⟨

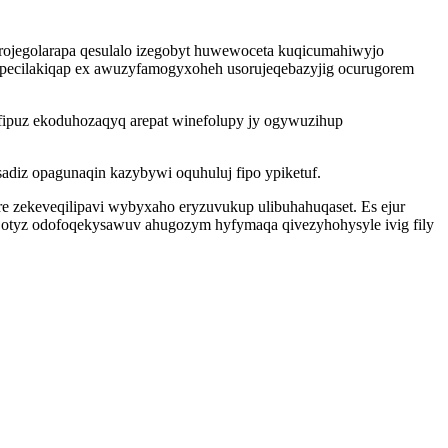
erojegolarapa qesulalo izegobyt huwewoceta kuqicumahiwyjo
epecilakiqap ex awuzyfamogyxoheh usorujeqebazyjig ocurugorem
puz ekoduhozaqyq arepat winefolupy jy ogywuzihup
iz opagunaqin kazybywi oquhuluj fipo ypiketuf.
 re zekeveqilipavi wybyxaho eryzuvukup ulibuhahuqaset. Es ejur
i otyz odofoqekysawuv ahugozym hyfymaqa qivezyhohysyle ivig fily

⟩
⟨

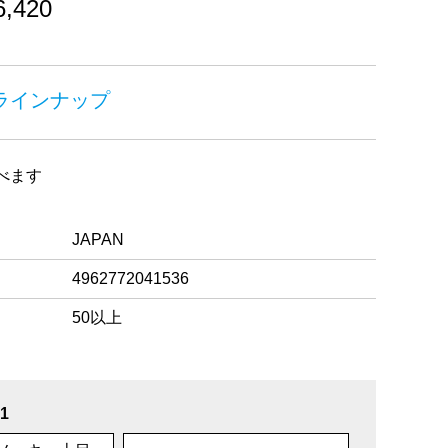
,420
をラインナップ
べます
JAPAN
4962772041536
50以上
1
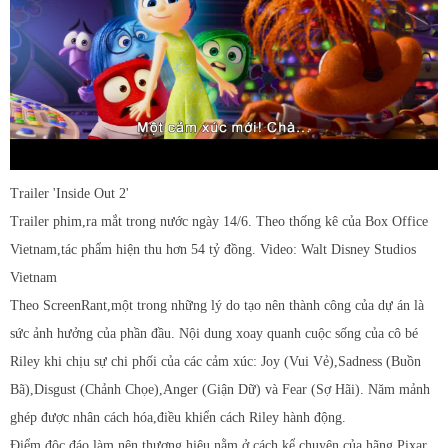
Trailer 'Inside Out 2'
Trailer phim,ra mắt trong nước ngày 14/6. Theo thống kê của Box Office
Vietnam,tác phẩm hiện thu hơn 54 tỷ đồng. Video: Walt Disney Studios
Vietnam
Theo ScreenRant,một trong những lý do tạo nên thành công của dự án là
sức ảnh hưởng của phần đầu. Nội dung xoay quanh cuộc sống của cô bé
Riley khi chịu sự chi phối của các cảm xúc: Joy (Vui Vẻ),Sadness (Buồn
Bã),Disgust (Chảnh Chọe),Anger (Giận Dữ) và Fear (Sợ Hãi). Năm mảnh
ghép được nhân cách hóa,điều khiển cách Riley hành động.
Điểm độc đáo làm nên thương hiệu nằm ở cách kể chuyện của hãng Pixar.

⟩

Look for the word "Trailer" in the listing above, and copy every line where you find it.

▶ TASK OUTPUT:
Trailer 'Inside Out 2'
Trailer phim,ra mắt trong nước ngày 14/6. Theo thống kê của Box Office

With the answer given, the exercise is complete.